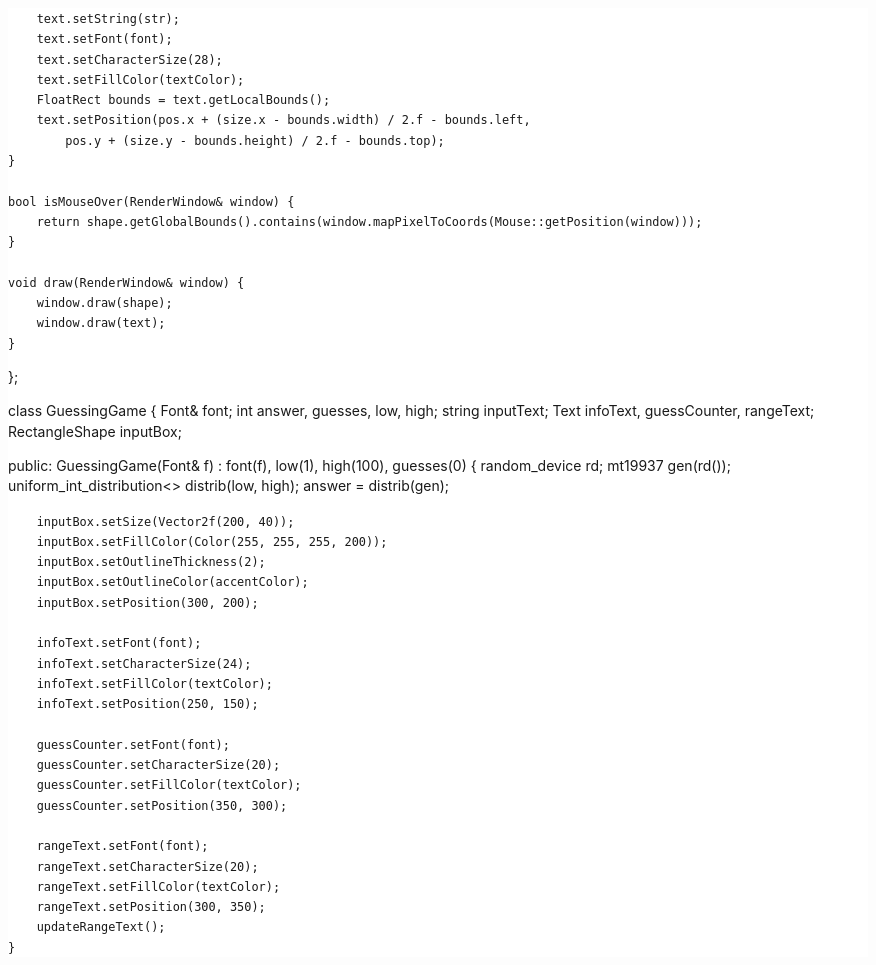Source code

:         text.setString(str);
        text.setFont(font);
        text.setCharacterSize(28);
        text.setFillColor(textColor);
        FloatRect bounds = text.getLocalBounds();
        text.setPosition(pos.x + (size.x - bounds.width) / 2.f - bounds.left,
            pos.y + (size.y - bounds.height) / 2.f - bounds.top);
    }

    bool isMouseOver(RenderWindow& window) {
        return shape.getGlobalBounds().contains(window.mapPixelToCoords(Mouse::getPosition(window)));
    }

    void draw(RenderWindow& window) {
        window.draw(shape);
        window.draw(text);
    }
};

class GuessingGame {
    Font& font;
    int answer, guesses, low, high;
    string inputText;
    Text infoText, guessCounter, rangeText;
    RectangleShape inputBox;

public:
    GuessingGame(Font& f) : font(f), low(1), high(100), guesses(0) {
        random_device rd;
        mt19937 gen(rd());
        uniform_int_distribution<> distrib(low, high);
        answer = distrib(gen);

        inputBox.setSize(Vector2f(200, 40));
        inputBox.setFillColor(Color(255, 255, 255, 200));
        inputBox.setOutlineThickness(2);
        inputBox.setOutlineColor(accentColor);
        inputBox.setPosition(300, 200);

        infoText.setFont(font);
        infoText.setCharacterSize(24);
        infoText.setFillColor(textColor);
        infoText.setPosition(250, 150);

        guessCounter.setFont(font);
        guessCounter.setCharacterSize(20);
        guessCounter.setFillColor(textColor);
        guessCounter.setPosition(350, 300);

        rangeText.setFont(font);
        rangeText.setCharacterSize(20);
        rangeText.setFillColor(textColor);
        rangeText.setPosition(300, 350);
        updateRangeText();
    }
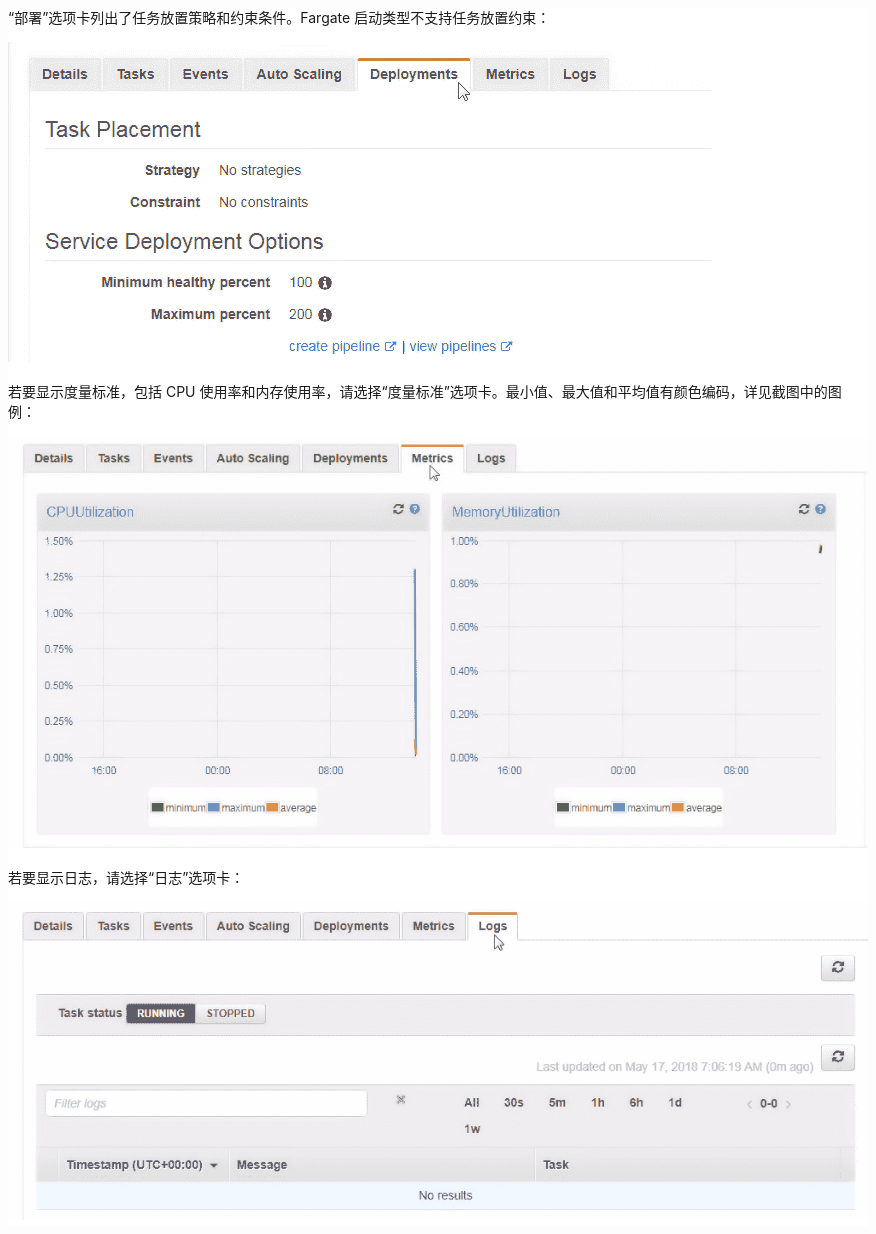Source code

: “部署”选项卡列出了任务放置策略和约束条件。Fargate 启动类型不支持任务放置约束：

![](img/c30499ce-29d6-4df0-9f9b-bad37c46c4d7.png)

若要显示度量标准，包括 CPU 使用率和内存使用率，请选择“度量标准”选项卡。最小值、最大值和平均值有颜色编码，详见截图中的图例：

![](img/9d303fc3-eee2-44c8-b7b6-14b2171a1aae.png)

若要显示日志，请选择“日志”选项卡：

![](img/6b96b176-1ea2-4b6c-8f02-a117524d99f2.png)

——

Directive: Starting at the beginning of the rows above, copy them out again up to and including the line containing "RectangleShape inputBox;", without the pictures.

Your response:
Source code

:         text.setString(str);
        text.setFont(font);
        text.setCharacterSize(28);
        text.setFillColor(textColor);
        FloatRect bounds = text.getLocalBounds();
        text.setPosition(pos.x + (size.x - bounds.width) / 2.f - bounds.left,
            pos.y + (size.y - bounds.height) / 2.f - bounds.top);
    }

    bool isMouseOver(RenderWindow& window) {
        return shape.getGlobalBounds().contains(window.mapPixelToCoords(Mouse::getPosition(window)));
    }

    void draw(RenderWindow& window) {
        window.draw(shape);
        window.draw(text);
    }
};

class GuessingGame {
    Font& font;
    int answer, guesses, low, high;
    string inputText;
    Text infoText, guessCounter, rangeText;
    RectangleShape inputBox;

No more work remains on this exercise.